Darüber hinaus verlaufe die Leitung derzeit über Privatgrund. Mit der aktuell laufenden Ausweisung des Baugebiets „Höhri II“ sei daher zum einen die Verlegung der Leitung komplett auf öffentlichem Grund geplant sowie zum zweiten einhergehend, sie durch Zementmuffendruckrohre mit einer erheblich höheren Lebensdauer von durchschnittlich 50 bis 60 Jahren zu ersetzen, informierte Wassermeister Stefan Ludwig.

Zudem könne man bei einem Leitungsleck gegebenenfalls leichter die undichte Stelle finden als bei PVC-Rohren. Die Kosten seien vom Grünsfelder Ingenieurteam Jouaux mit 71 500 Euro kalkuliert worden. Nach der Ausschreibung dieser Arbeiten in den nächsten Wochen sei die Submission für Anfang September vorgesehen.

Bei der Vorstellung der Nitratgehalte erläuterte Ludwig, dass die ungewöhnlich hohen Werte auf die geringen Niederschläge in den letzten Monaten zurückzuführen seien.

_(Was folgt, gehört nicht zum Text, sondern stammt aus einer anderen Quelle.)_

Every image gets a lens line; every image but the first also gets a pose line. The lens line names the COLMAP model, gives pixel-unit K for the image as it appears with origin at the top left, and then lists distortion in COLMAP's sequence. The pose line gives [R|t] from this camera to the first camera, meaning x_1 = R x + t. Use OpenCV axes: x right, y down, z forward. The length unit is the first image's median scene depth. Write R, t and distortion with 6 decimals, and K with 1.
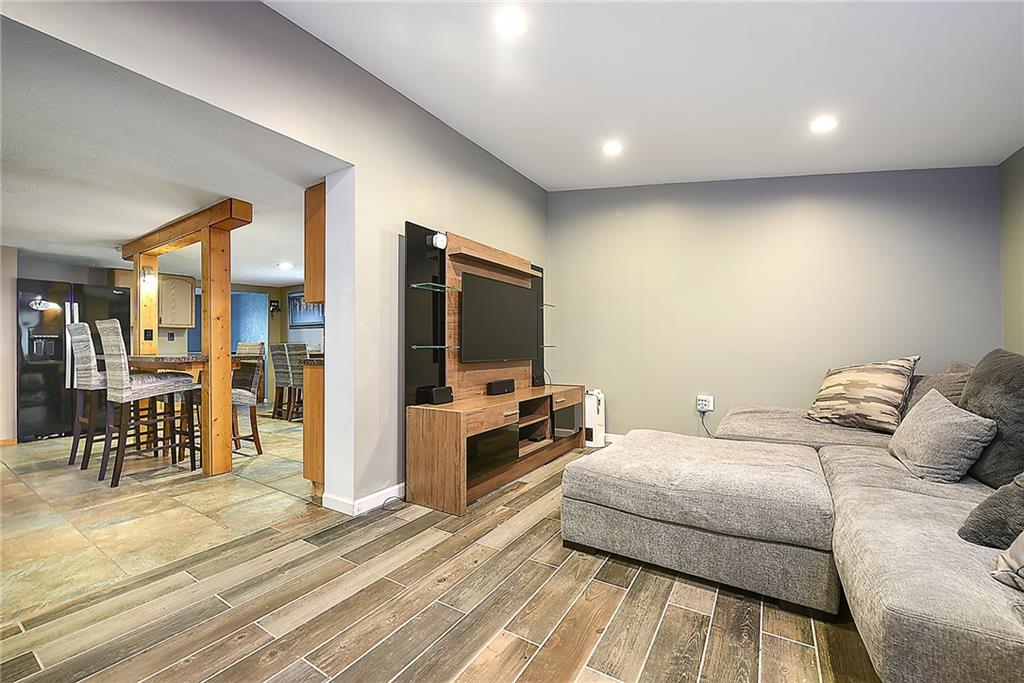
lens RADIAL K [[409.9, 0, 510.5], [0, 409.9, 342.2], [0, 0, 1]] dist [-0.011654, -0.000557]
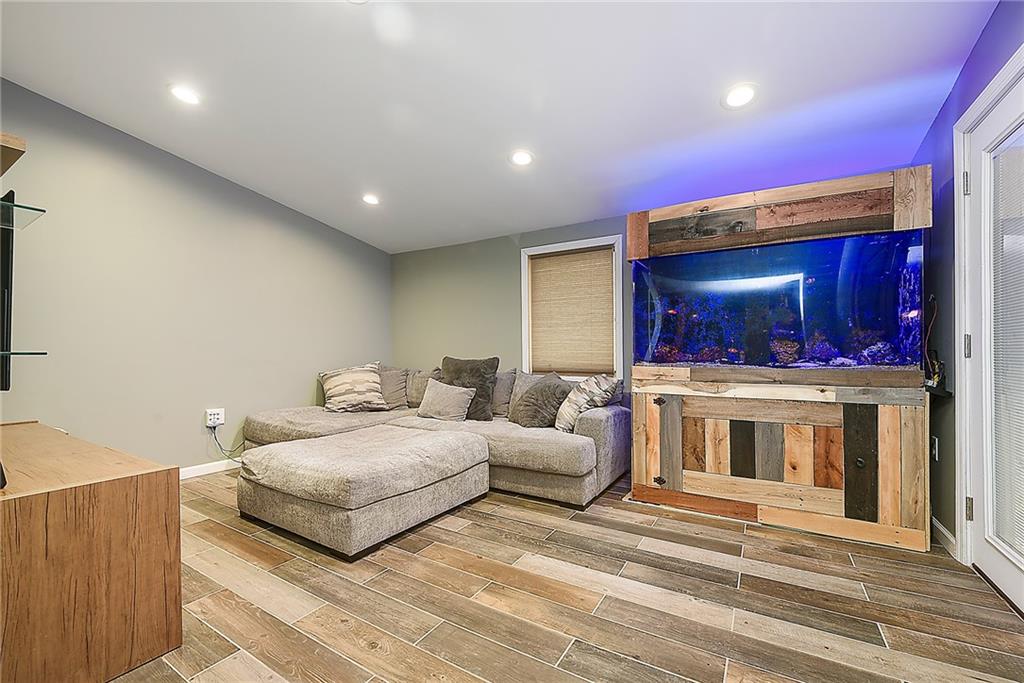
lens RADIAL K [[409.9, 0, 518.2], [0, 409.9, 349.0], [0, 0, 1]] dist [-0.011654, -0.000557]
pose [[-0.023952, 0.018128, 0.999549, -0.864519], [-0.011997, 0.999758, -0.018420, 0.010295], [-0.999641, -0.012432, -0.023729, 0.650888]]
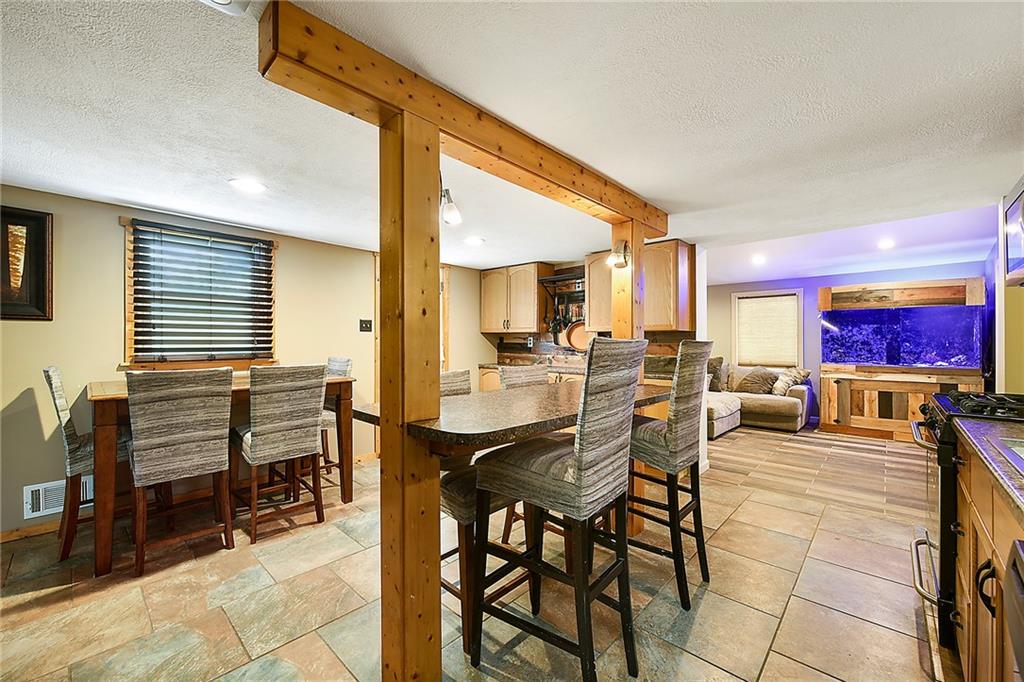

Zudem sei im Brunnen Ilmspan die Pumpe für längere Zeit defekt gewesen, so dass keine Durchmischung der Wasserschichten erfolgen habe können.

Die Wassermenge sei nach Angaben des Wassermeisters jedoch hervorragend und der Grundwasserpegel relativ hoch, wobei dieser im Laufe des Sommers in der Regel nutzungsbedingt leicht abnehme.